Feynman on Physical Law (apropos of Cox's Theorem)
I know, I know, everyone either loves Feynman or finds him pompous... but I do think this clip has something useful to say about what makes science different from all the other ways we might try to make sense of the world. And, in doing so, it helps me make the point about what part Cox's theorem and Bayesian probability theory play in science.
Guess is more or less his starting point. From a formal perspective this means somehow we specify some formal mathematical model that predicts the outcomes of experiments. We might also specify several competing models. We need to write down these models in a formal system, in modern terms, we need to program these models unambiguously into a computer. The basis of our formal systems is Set Theory.
Compute the consequences more or less this is straightforward if you are given some numerical values of certain quantities, the heavy lifting here is done by the theory of functions, computation, calculus, differential equations, numerical analysis, etc. But, we need those numerical values of the quantities. The Bayesian solution is to specify a state of knowledge about what those quantities might be, a prior distribution, where some values have higher probability than other values because we think those values are more reasonable (not more common under repetition, just more reasonable in this case)
Compare Predictions to experiment to a Bayesian this means see which values of the certain quantities are needed to make the outcomes of the experiment be "close" to the predictions, and not only that, but also see how high in that probability distribution around the prediction they will be (how precisely the best version of the model predicts reality). When there are several models, the ones that put the outcomes in a high probability region are going to get higher post-data probability, that is, we are automatically going to put probabilities over our several models based on how well they predict.
What parts are special to science?

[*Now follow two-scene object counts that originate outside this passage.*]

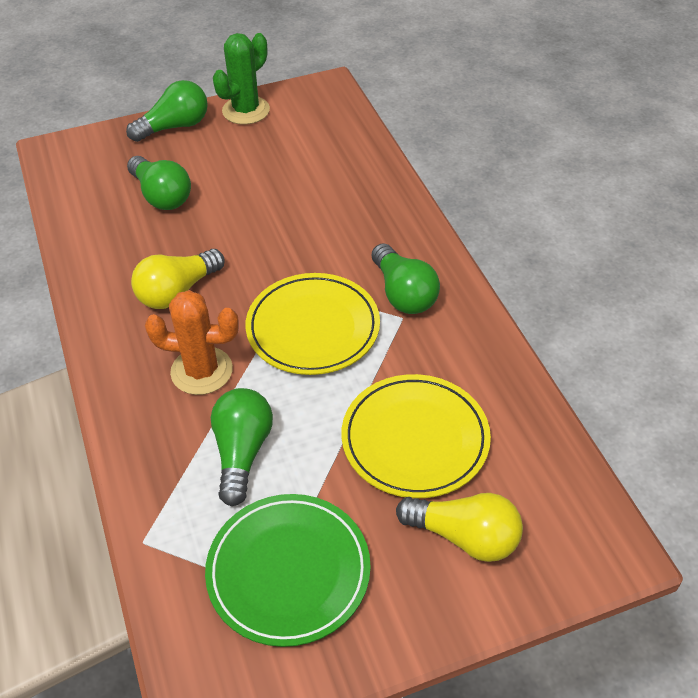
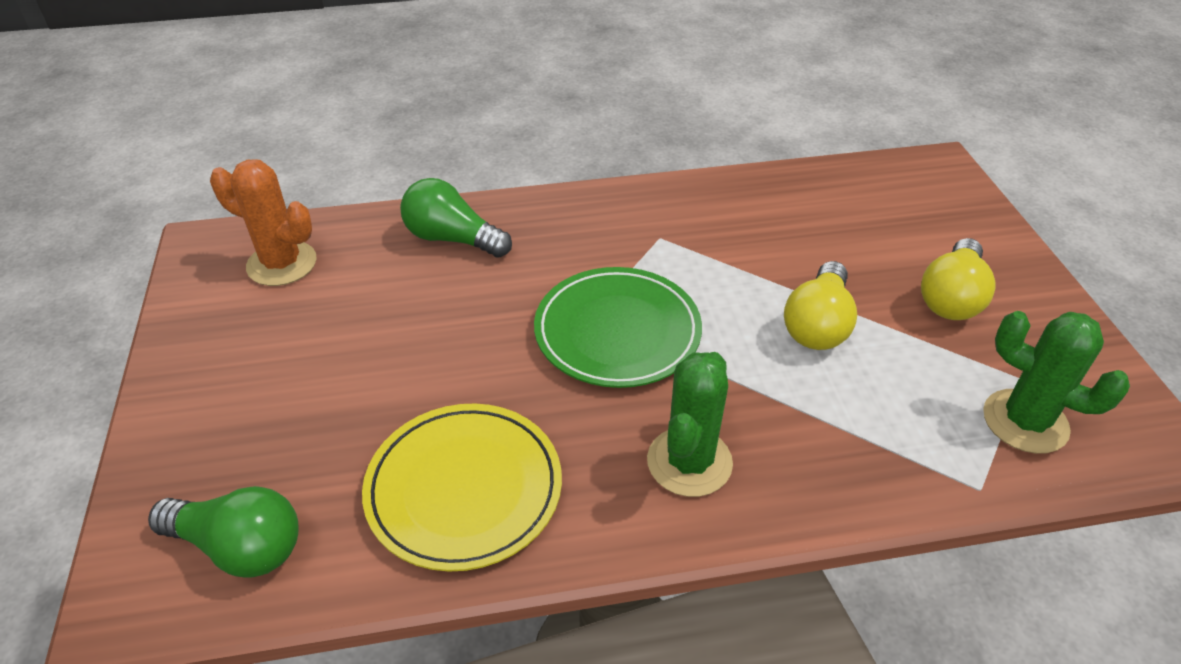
green cactus: 1 -> 2
green light bulb: 4 -> 2
yellow plate: 2 -> 1

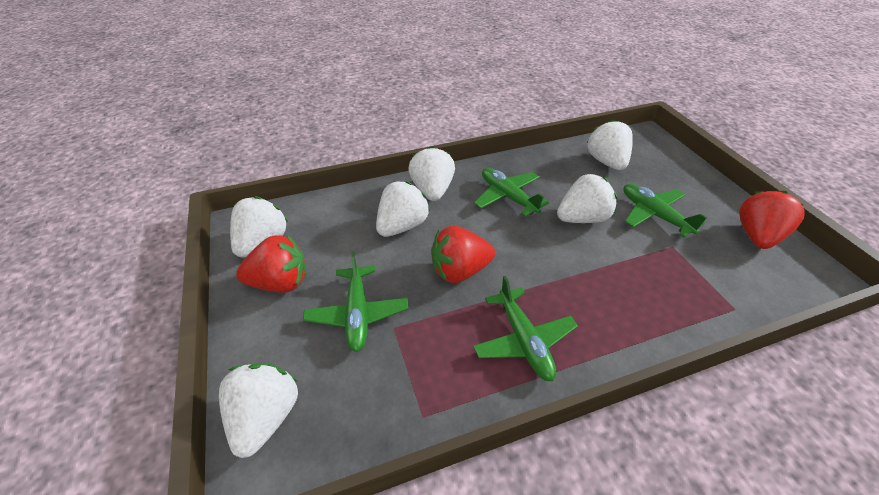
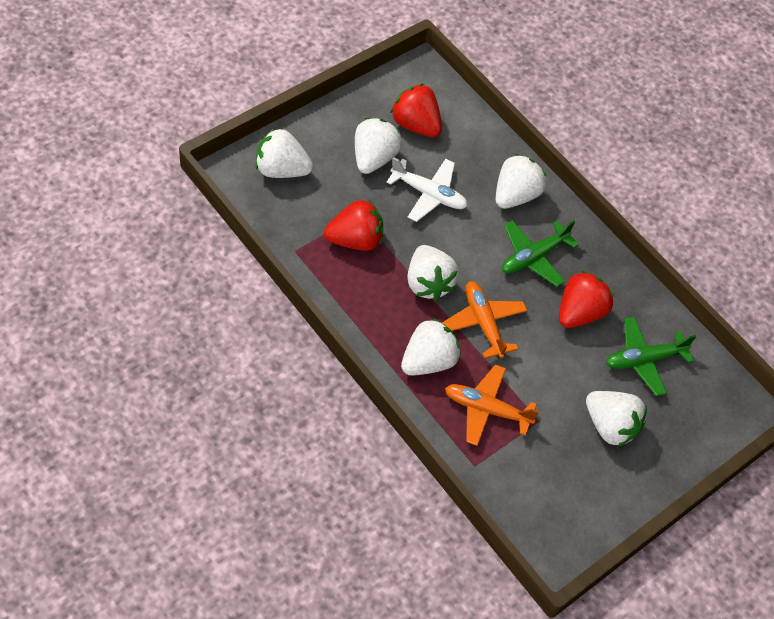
green plane: 4 -> 2
orange plane: 0 -> 2
white plane: 0 -> 1

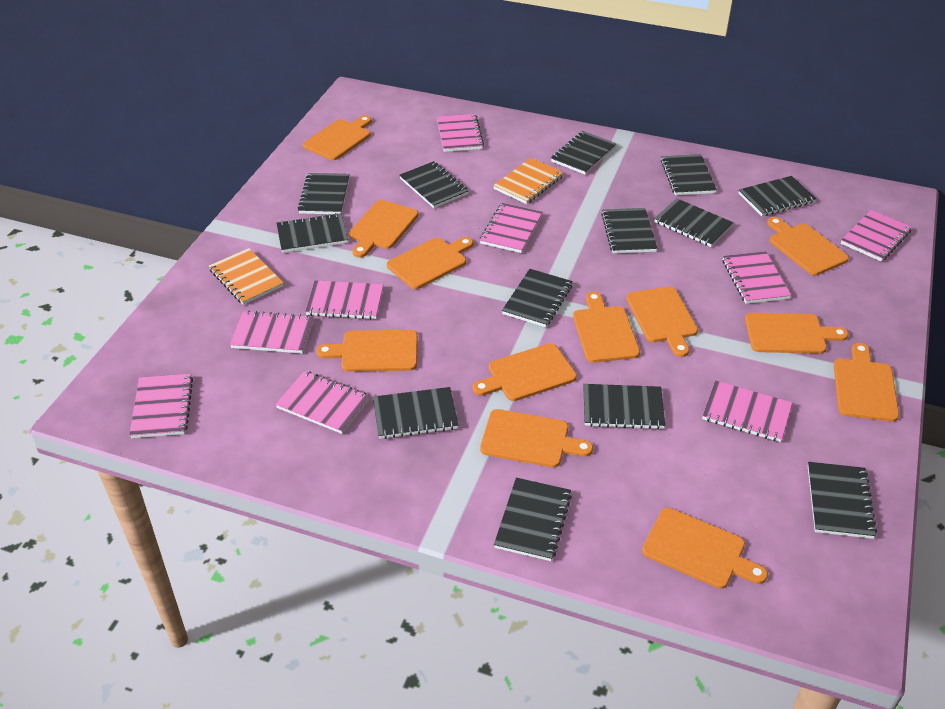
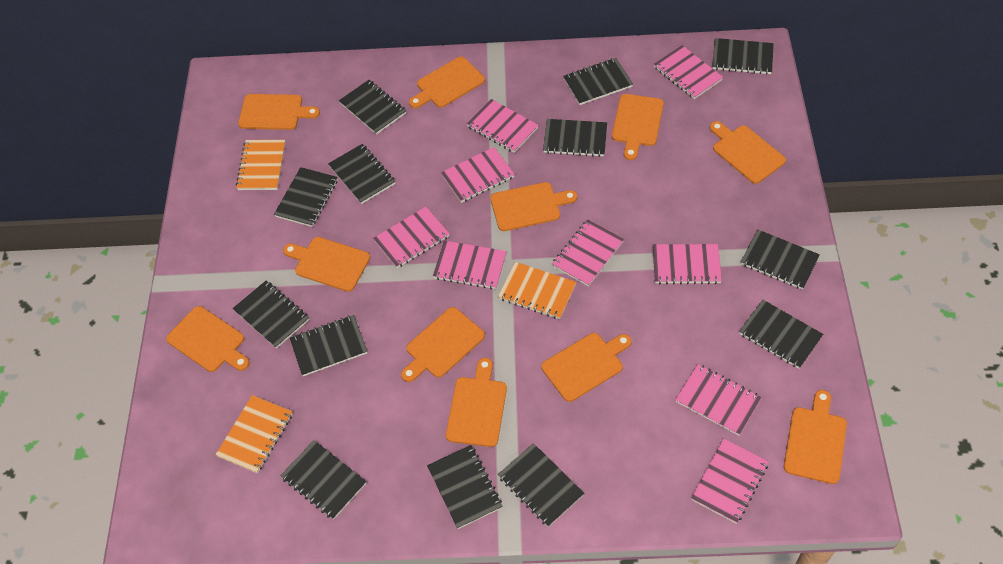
orange cutting board: 12 -> 11
orange notebook: 2 -> 3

Certainly guessing is not unique to science, the history of Greek, Norse, Native American, and other mythologies shows that we like to guess a lot.
Computing the Consequences isn't unique to science either, Acupuncture / Chinese Medicine is largely guessing explanations in terms of Qi and hot vs cold foods and meridian lines and so forth... and then computing which spices or herbs or special tinctures or needle locations are recommended by the model.
Compare Predictions to Experiment: is really the essence of what makes science special, and in order to do this step, we need a meaning for "compare". The Bayesian solution is to force the model builder to use some information to specify how well the model should predict. In other words, what's the "best case"? Specifically the quantity p(Data | Params) should be taken to be a specification of how probable it would be to observe the Data as the outcomes of experiments, if you knew *precisely* the correct quantities to plug into Params. The fact that we don't put delta-functions over the Data values reflects our knowledge that we *don't* expect our models to predict the output of our instruments *exactly*.
So, what does Cox's axioms teach us? It's really just that if you want to use a real number to describe a degree of plausibility about anything you don't know, and you want it to agree with the boolean logic of YES vs NO in the limit, you should do your specifications of degrees of plausibility using probability theory.
Cox doesn't tell you anything much about how to Guess, or how to Compute The Consequences (except that you should also compute the probability consequences in a certain way), but it does have a lot to say about how you should Compare Predictions to Experiment.